ABOUT THIS EXERCISE: Reproduce the reflection on the communion prayer word for word, in full.

The first time I visited the church we now attend, I heard this prayer and was struck by how beautiful it was. We pray it together before going forward for communion. No matter how many times I've prayed it over the years now, it is always powerful. While wrangling a toddler, I tend to miss portions of the service, but even if I'm picking him up from nursery or chasing him around the foyer, I lean in to the sanctuary to whisper the familiar and convicting words with the rest of the congregation. This first half is especially my favorite:

"We do not presume to come to this your table, O merciful Lord,
trusting in our own righteousness,
but in your abundant and great mercies.
We are not worthy so much as to gather up
the crumbs under your table;
but you are the same Lord
whose character is always to have mercy..."

No matter what I've done that week, how many times I've failed, or if I'm even failing in that very moment - I'm reminded of His ever abundant mercy. I don't need to muster up feelings of worthiness and righteousness to approach the throne of grace. I know what I've done, what I've left undone, and there are countless other things I don't realize (that the enemy will certainly use to accuse me at my worst). Yet - Christ is the same Lord whose character is always to have mercy. I can walk with my head high to the table where God meets my heart, in all of its disarray, with the promise that He has made me and will continue to keep me complete in Christ.

AVAILABLE DATA:
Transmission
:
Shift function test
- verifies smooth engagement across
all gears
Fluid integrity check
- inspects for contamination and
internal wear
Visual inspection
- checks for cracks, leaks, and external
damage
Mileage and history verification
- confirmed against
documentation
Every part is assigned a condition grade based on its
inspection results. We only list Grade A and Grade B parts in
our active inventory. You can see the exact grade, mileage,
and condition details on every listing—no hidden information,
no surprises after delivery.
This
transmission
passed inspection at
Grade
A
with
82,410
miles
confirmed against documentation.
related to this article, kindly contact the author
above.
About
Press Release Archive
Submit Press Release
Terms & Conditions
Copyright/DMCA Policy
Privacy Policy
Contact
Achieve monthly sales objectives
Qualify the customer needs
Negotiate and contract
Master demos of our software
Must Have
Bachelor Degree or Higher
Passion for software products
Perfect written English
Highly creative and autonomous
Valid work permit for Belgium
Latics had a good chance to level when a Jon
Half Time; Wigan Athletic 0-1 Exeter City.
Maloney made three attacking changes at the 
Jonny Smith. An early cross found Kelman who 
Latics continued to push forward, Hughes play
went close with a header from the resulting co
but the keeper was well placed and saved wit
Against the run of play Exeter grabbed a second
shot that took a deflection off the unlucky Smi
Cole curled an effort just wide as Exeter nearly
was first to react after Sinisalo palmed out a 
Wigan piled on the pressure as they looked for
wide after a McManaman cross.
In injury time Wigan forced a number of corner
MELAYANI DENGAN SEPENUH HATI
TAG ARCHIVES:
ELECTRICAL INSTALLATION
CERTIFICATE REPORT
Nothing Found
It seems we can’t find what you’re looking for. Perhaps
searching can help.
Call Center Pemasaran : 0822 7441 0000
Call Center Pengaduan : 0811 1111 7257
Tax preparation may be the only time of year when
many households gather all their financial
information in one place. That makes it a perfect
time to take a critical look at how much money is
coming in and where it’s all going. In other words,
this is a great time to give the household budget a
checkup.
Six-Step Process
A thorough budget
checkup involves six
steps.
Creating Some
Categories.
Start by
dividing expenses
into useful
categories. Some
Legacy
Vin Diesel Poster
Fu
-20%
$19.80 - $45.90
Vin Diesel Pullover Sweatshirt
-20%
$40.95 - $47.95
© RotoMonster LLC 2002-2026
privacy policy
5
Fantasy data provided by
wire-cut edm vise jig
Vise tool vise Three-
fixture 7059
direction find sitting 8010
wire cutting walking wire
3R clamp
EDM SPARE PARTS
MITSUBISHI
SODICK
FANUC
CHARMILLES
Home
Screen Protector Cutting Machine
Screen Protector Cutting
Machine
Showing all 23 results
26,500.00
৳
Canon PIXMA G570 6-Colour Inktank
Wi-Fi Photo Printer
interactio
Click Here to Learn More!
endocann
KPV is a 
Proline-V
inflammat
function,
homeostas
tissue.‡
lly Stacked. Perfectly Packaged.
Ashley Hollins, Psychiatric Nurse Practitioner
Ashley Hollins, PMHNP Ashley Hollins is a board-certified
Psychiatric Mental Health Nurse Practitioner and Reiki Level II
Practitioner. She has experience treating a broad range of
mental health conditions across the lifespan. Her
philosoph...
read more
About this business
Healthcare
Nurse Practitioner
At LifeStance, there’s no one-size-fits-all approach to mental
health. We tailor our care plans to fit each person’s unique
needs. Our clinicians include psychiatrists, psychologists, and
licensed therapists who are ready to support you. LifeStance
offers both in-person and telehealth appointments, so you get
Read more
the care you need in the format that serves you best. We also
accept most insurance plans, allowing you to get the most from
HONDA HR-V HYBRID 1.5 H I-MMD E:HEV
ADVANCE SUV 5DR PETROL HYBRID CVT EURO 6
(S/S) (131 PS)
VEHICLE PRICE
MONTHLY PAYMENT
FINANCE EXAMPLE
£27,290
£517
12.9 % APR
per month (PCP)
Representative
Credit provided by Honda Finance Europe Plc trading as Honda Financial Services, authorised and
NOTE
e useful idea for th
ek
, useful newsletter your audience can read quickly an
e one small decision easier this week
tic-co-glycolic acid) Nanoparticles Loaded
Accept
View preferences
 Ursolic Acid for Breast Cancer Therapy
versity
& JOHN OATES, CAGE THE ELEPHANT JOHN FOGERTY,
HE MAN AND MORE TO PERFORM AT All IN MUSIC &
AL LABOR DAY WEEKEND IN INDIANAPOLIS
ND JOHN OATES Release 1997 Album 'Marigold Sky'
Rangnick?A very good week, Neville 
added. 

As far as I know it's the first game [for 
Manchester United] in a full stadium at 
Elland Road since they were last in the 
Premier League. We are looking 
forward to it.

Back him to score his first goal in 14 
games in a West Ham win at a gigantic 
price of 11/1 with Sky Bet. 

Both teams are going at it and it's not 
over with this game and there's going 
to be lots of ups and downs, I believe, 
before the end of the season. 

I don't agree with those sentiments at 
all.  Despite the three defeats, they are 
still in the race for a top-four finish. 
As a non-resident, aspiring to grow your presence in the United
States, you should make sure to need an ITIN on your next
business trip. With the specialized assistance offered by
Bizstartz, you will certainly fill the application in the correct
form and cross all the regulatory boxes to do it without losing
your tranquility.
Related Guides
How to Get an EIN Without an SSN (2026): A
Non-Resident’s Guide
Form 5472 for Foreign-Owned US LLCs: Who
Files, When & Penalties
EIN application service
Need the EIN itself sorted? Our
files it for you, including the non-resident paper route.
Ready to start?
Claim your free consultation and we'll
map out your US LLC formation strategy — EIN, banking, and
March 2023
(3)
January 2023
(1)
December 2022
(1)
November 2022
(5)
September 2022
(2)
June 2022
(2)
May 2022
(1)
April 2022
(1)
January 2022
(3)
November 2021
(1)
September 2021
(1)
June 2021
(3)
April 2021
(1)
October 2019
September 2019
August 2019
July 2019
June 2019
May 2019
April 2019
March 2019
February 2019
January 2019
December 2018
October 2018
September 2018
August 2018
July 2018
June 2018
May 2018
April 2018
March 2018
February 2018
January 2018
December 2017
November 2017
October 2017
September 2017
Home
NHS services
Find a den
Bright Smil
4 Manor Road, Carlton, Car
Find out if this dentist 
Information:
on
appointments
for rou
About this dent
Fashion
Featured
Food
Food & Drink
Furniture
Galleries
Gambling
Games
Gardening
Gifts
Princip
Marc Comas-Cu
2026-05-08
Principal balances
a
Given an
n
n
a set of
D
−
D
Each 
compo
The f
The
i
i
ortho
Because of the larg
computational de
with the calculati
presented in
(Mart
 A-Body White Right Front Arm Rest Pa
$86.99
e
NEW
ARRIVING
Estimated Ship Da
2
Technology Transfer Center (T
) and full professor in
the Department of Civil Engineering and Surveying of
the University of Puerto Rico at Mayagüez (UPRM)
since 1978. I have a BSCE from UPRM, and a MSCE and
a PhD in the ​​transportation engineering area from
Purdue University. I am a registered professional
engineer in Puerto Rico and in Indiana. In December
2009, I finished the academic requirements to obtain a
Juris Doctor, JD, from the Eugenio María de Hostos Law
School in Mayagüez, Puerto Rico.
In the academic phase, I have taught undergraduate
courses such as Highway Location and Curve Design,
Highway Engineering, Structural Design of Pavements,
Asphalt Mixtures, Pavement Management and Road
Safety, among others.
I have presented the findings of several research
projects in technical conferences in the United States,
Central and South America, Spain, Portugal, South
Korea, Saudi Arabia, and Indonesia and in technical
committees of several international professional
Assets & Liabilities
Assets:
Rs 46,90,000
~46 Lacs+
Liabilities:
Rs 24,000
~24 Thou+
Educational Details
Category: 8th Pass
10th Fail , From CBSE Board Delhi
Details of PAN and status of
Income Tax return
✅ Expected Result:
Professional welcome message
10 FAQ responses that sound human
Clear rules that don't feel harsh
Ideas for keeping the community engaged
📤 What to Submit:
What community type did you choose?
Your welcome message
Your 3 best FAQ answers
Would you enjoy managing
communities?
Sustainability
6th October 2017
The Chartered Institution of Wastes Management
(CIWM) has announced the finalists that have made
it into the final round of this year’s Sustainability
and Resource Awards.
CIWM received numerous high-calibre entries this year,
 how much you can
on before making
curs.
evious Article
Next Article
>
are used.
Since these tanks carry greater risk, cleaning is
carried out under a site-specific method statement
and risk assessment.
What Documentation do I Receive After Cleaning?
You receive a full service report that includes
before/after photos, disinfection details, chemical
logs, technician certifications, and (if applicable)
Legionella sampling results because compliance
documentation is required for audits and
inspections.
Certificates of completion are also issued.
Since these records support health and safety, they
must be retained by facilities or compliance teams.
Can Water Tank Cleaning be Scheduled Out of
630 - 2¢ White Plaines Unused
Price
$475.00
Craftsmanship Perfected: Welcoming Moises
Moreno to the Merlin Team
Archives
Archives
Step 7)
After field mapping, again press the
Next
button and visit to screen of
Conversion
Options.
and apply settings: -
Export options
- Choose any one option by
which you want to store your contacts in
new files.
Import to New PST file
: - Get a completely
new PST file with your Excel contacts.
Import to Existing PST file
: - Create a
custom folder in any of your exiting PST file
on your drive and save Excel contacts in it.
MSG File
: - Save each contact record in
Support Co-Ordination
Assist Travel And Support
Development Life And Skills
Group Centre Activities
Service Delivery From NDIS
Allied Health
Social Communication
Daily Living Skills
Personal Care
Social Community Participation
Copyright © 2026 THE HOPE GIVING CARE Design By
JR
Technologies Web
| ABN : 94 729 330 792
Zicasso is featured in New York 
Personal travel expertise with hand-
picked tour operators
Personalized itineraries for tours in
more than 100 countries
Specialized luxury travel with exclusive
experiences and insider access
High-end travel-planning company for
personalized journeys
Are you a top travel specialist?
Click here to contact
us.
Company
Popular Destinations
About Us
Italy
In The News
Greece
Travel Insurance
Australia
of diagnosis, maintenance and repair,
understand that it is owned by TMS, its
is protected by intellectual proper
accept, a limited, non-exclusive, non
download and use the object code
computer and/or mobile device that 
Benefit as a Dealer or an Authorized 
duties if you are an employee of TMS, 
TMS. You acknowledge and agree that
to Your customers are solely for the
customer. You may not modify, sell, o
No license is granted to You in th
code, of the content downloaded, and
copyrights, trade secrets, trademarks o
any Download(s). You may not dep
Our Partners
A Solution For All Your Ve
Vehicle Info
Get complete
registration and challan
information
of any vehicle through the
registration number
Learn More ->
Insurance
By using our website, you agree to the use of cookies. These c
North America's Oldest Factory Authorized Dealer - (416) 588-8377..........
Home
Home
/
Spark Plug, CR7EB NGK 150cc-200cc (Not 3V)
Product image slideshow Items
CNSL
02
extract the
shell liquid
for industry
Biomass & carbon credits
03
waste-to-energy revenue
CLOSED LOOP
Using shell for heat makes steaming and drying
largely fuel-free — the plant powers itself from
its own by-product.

RESULT BELOW:
The first time I visited the church we now attend, I heard this prayer and was struck by how beautiful it was. We pray it together before going forward for communion. No matter how many times I've prayed it over the years now, it is always powerful. While wrangling a toddler, I tend to miss portions of the service, but even if I'm picking him up from nursery or chasing him around the foyer, I lean in to the sanctuary to whisper the familiar and convicting words with the rest of the congregation. This first half is especially my favorite:

"We do not presume to come to this your table, O merciful Lord,
trusting in our own righteousness,
but in your abundant and great mercies.
We are not worthy so much as to gather up
the crumbs under your table;
but you are the same Lord
whose character is always to have mercy..."

No matter what I've done that week, how many times I've failed, or if I'm even failing in that very moment - I'm reminded of His ever abundant mercy. I don't need to muster up feelings of worthiness and righteousness to approach the throne of grace. I know what I've done, what I've left undone, and there are countless other things I don't realize (that the enemy will certainly use to accuse me at my worst). Yet - Christ is the same Lord whose character is always to have mercy. I can walk with my head high to the table where God meets my heart, in all of its disarray, with the promise that He has made me and will continue to keep me complete in Christ.